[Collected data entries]
Content starts
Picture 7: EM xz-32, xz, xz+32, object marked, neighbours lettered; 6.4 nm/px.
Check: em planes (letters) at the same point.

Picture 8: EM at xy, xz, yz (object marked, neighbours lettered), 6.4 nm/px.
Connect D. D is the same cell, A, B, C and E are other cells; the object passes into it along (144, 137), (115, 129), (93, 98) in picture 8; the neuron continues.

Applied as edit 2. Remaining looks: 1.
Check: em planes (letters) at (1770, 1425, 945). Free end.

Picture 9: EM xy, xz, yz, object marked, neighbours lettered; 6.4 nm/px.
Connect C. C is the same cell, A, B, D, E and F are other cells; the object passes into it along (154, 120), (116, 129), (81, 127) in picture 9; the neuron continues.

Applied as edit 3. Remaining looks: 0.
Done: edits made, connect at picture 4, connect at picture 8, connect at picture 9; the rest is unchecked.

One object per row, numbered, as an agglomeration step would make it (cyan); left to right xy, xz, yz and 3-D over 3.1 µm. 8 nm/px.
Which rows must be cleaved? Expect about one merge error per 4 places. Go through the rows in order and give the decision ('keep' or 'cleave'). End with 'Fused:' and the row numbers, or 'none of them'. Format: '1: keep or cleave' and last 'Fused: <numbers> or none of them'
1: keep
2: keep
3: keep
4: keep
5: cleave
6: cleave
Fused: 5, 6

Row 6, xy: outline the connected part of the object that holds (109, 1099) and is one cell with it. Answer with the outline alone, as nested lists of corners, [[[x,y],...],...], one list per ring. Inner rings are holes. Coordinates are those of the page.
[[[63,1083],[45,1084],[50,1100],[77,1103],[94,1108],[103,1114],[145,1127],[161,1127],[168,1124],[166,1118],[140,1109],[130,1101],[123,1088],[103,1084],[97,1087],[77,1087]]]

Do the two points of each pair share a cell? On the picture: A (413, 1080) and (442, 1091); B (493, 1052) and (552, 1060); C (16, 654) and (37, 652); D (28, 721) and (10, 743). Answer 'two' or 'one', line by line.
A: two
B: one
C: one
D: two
Content ends
YOUR OBJECTIVE → Copy exactly the line containing "Picture 9: EM" and every line after it, ending with the last line of the records above.

RESULT OF THE EXERCISE →
Picture 9: EM xy, xz, yz, object marked, neighbours lettered; 6.4 nm/px.
Connect C. C is the same cell, A, B, D, E and F are other cells; the object passes into it along (154, 120), (116, 129), (81, 127) in picture 9; the neuron continues.

Applied as edit 3. Remaining looks: 0.
Done: edits made, connect at picture 4, connect at picture 8, connect at picture 9; the rest is unchecked.

One object per row, numbered, as an agglomeration step would make it (cyan); left to right xy, xz, yz and 3-D over 3.1 µm. 8 nm/px.
Which rows must be cleaved? Expect about one merge error per 4 places. Go through the rows in order and give the decision ('keep' or 'cleave'). End with 'Fused:' and the row numbers, or 'none of them'. Format: '1: keep or cleave' and last 'Fused: <numbers> or none of them'
1: keep
2: keep
3: keep
4: keep
5: cleave
6: cleave
Fused: 5, 6

Row 6, xy: outline the connected part of the object that holds (109, 1099) and is one cell with it. Answer with the outline alone, as nested lists of corners, [[[x,y],...],...], one list per ring. Inner rings are holes. Coordinates are those of the page.
[[[63,1083],[45,1084],[50,1100],[77,1103],[94,1108],[103,1114],[145,1127],[161,1127],[168,1124],[166,1118],[140,1109],[130,1101],[123,1088],[103,1084],[97,1087],[77,1087]]]

Do the two points of each pair share a cell? On the picture: A (413, 1080) and (442, 1091); B (493, 1052) and (552, 1060); C (16, 654) and (37, 652); D (28, 721) and (10, 743). Answer 'two' or 'one', line by line.
A: two
B: one
C: one
D: two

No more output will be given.